Lost in Vagueness

It’s that time of the year again, in which a muddy field attracts all sorts of people looking for fun. The Glastonbury Festival started in 1970, on the day after Jimi Hendrix died. The price ticket was just £1.00 back then and it included free milk from the farm. Has Glastonbury now become way too commercial, too middle-class, and has it forsaken its hippy roots and alternative spirit?

No. DMovies found the man who reinvigorated the Festival for ten years (from the mid-1990s to the mid-2000s) and his story is told in the documentary Lost in Vagueness. If you think mud is the dirtiest thing you’ll come across in Glastonbury, think again. Roy Gurvitz’s tale of self-deprecation and self-destruction is filthier than anything you could imagine!

Lost in Vagueness was a festival within the Festival that gave the country a sense of freedom. Gurvitz was the founder of Lost in Vagueness, a vaudeville consisting of a string of subversive acts. The edgy experimental performances included cabaret acts, freak shows, anarchy and misbehaviour. While it’s very unfair to cherry pick one of the acts (they are magnificently dirty on their own), let me just give you a taster of what it was all about.

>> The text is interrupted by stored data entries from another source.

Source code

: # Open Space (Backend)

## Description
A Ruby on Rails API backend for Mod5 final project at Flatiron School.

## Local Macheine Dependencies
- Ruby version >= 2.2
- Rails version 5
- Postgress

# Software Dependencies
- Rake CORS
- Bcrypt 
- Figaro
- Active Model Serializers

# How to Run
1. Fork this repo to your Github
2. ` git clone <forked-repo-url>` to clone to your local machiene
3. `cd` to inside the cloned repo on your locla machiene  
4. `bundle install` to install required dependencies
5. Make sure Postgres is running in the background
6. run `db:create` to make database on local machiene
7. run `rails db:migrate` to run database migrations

In The Dog Show, a female artist performed a live reincarnation of Iggy Pop’s I Wanna Be Your Dog and the climax of her act was eating dog food (I did promise you a taster, didn’t I?). Her persona reminded me a lot of this filthy and vile bitch from Scotland.

With time, it all became progressively wilder, and a little out of control. As a manager, Gurvitz had 500 people to manage and eventually he lost his grip. Lost in Vagueness, the documentary, follows Gurvitz’s attempts to resist the “dirty business” and to remain loyal to his artistic ideology. Gurvitz is a tough guy. He forbade BBC, the Glastonbury official sponsor, to film Lost in Vagueness. In a conversation with writer Maysa Monção, Gurvitz explained: “I don’t work for Michael Eavis [Glastonbury founder] and I don’t need the BBC crew here.”

Filmmaker Sofia Olins did a remarkable job, rescuing Gurvitz’s contribution and preventing it from becoming lost in the past. Olins has worked on the doc for well more than a decade. The last Lost in Vagueness took place in the year of 2008. Olins talks to other artists, who wanted to split and perform separately elsewhere, as well as other co-organisers. She also tries to understand why Gurvitz’s had a mental breakdown, revealing his traumas from his childhood.

Gurvitz is like the Phoenix. He sets himself on fire and then spontaneously rises from the ashes, with a renewed sense youth and prepared to go yet through another cycle. His new cycle starts this week. Lost in Vagueness premiered in June 2017 at the Shangri-la Glastonbury Festival, when this piece was originally written. The film is out in cinemas across the UK on Friday, June 1st (2018).